Document text:
Now that Notre Dame is closed, what are the best churches to visit in Paris?
Notre Dame is always at the top of the list when visiting Paris. It was a beautiful structure and the biggest cathedral in France.
But since the magnificent church burned on April 15th 2019, what are the alternatives for tourists? Are there other churches in Paris worth visiting?
Of course – there are plenty!
Paris has many stunning, historic churches and cathedrals, even though it is a secular country now. These churches are remnants of the legacy of Christianity, specifically Catholicism in Paris.
Here is a list of 12 Paris churches that you can visit as an alternative to Notre Dame (at least until it is rebuilt!).
1. St. Sulpice Church
St. Sulpice Church is the second biggest Parisian church, next to Notre Dame Paris. It is serving as Paris’ main cathedral while Notre Dame is still under-reconstruction.
This church is on the remains of an 11th-century church. It took many years to build this structure from 1646 to 1870. Just like other Paris churches, it took a long time to finish the construction of this building because of interruptions by many historical events.
This church has an elaborate and unique sundial built by clockmaker Henry Sully in 1728. A gnomon, an astronomical measurement device, performs the time-telling task of the sundial. A hole in one of the cathedral’s stained glass windows allows light to enter and cast a shadow through the gnomon.

Objective 1:
In the Paris churches text, who built the sundial in St. Sulpice Church, and in what year?
Objective 2:
Carry on the Paris churches text from the point where it stops.

Entries supplied:
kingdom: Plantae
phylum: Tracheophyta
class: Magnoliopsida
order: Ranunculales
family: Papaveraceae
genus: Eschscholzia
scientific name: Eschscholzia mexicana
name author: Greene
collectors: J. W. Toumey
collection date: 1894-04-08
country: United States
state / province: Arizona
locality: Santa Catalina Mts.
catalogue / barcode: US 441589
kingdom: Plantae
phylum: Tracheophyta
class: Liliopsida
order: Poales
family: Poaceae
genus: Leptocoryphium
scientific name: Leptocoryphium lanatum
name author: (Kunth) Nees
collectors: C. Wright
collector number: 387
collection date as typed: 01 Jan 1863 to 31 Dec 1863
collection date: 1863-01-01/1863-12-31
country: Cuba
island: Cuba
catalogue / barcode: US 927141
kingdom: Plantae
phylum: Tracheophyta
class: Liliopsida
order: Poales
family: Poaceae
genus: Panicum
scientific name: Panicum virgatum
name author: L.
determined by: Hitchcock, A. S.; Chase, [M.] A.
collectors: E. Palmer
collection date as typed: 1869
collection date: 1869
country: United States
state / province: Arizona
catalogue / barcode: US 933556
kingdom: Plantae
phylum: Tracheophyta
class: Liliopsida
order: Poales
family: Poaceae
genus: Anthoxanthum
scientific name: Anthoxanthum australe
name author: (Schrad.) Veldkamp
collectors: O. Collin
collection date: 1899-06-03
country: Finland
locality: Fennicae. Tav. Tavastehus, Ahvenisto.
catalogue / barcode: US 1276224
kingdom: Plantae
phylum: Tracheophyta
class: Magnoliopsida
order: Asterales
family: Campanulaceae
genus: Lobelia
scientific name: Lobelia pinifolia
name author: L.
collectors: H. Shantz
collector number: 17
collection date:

Exercise result 1:
Clockmaker Henry Sully built it in 1728.

Exercise result 2:
This building has many elaborate designs and beautiful works of art. It also has a long history of talented and famous organists. This church is widely known these days as a church featured in Dan Brown’s international best selling book, The Da Vinci Code.
Like Notre Dame Paris, St.-Sulpice Church also had a fire on March 17, 2019. Luckily, firefighters were able to bring the blaze under control without it damaging the beautiful structure.
2. Sacre Coeur Basilica
Another church in Paris that you can visit is Sacre Coeur Basilica. This church building is the most visited church next to Notre Dame and one of the most visited tourist attractions in Paris.
The location of this church was already a place of worship even before the construction of the church building. People were worshipping in this location, but they practiced paganism and not Christianity. There were also Gallo-roman temples in the spot, dedicated to Mercury and Mars. People chose this location to worship because it is the highest point in the city, the Montmarte hill, and they feel that they are closer to heaven when they worship here.
‘Sacré-Cœur’ means Sacred-Heart in English, referring to the heart of Jesus and his marvelous love for humanity. This church differs in architectural design to the Gothic style of Notre Dame Paris because the architectural design of this church is Romanesque- Byzantine by its architect, Paul Abadie. Lucien Magne continued the project until 1914 when Paul Abadie died in 1894.
The circular gallery inside the dome, at the top of this church, is accessible to the public. You need to climb 237 steps to enjoy the spectacular view of the entire city. You can see the Eiffel Tower from this circular gallery.
3. eglise St Germain des Pres
Église St-Germain is Paris’ oldest church and was the principal place of worship in Paris until the completion of Notre Dame.
This church was built in 512 AD as requested by Saint Germain, who became the bishop of Paris. This building holds important relics and became the final resting place of the Merovingian kings.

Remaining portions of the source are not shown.